The general solution consists of the solutions to the homogeneous problem plus the particular solution.

 

[HallsofIvy]

Homework Statement

the deflection y of a body oscillating about a fixed reference point satisfies the ordinary differential equation

[math] d^2/dt^2 + 16y = 3sin(2t) [/math]

Where t is time

given the initial conditions y = 0 and dy/dt = 3/2 at time t= 0 , solve the differential equation to obtain an expression for the deflection y as a function of t.

Homework Equations

[math] d^2/dt^2 + 16y = 3sin(2t) [/math]

The Attempt at a Solution

I understand that i must let

[math] y = e^alphax [/math]

Therefor alpha^2 + 16 = 3sin(2t)

No, you mustn't.

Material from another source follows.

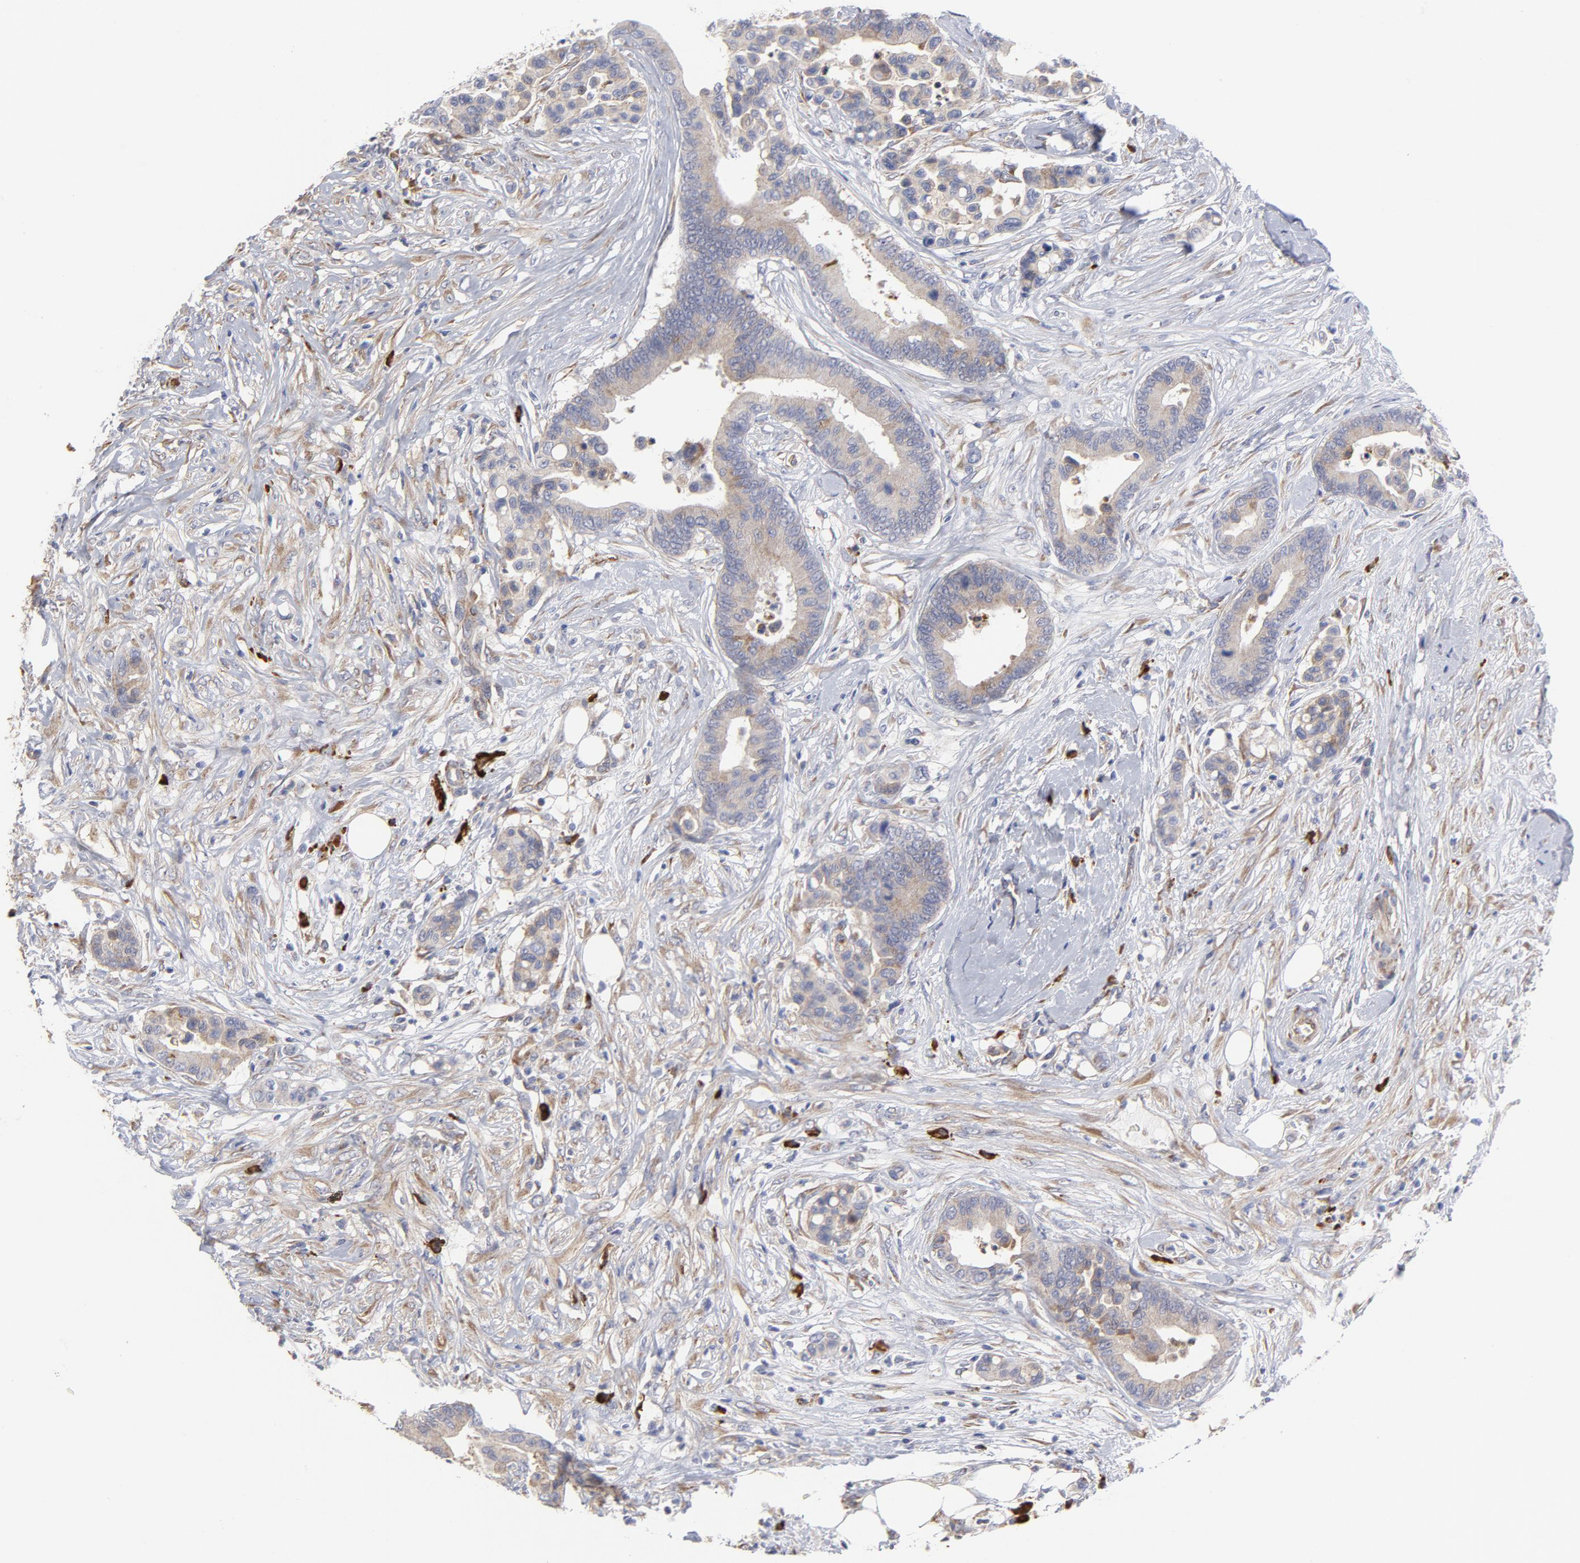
{"staining": {"intensity": "weak", "quantity": "25%-75%", "location": "cytoplasmic/membranous"}, "tissue": "colorectal cancer", "cell_type": "Tumor cells", "image_type": "cancer", "snomed": [{"axis": "morphology", "description": "Adenocarcinoma, NOS"}, {"axis": "topography", "description": "Colon"}], "caption": "Human adenocarcinoma (colorectal) stained with a protein marker reveals weak staining in tumor cells.", "gene": "RAPGEF3", "patient": {"sex": "male", "age": 82}}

You must look at the associated homogeneous equation,
\frac{d^1y}{dt^2}+ 16= 0 which gives characteristic equation \alpha^2+ 16= 0

however i then know that the general solution is (x + 4)(x - 4)

No, you don't know that. In the first place, that is not a "solution" it is an attempt to factor. In the second place, its product is NOT "x^2+ 16", it is "x^2- 16" so your factoring is wrong. In the third place, it should be "\alpha", not x. If you write the equation as \alpha^2= -16 it should be easy to solve.

You will also want to use the fact that e^{i\alpha x}= cos(\alpha x)+ i sin(\alpha x)

however isn't this for a -16 not a positive 16?

but then i goto x^2 + 4x - 4x -16

Again -16?

but right there I am stuck

ive never solved one of these and I am at my limit with this one it really is beyond me.

Any help would be appreciated so much

Thanks

And, on this forum, use [ tex] or [ itex ] for LaTex.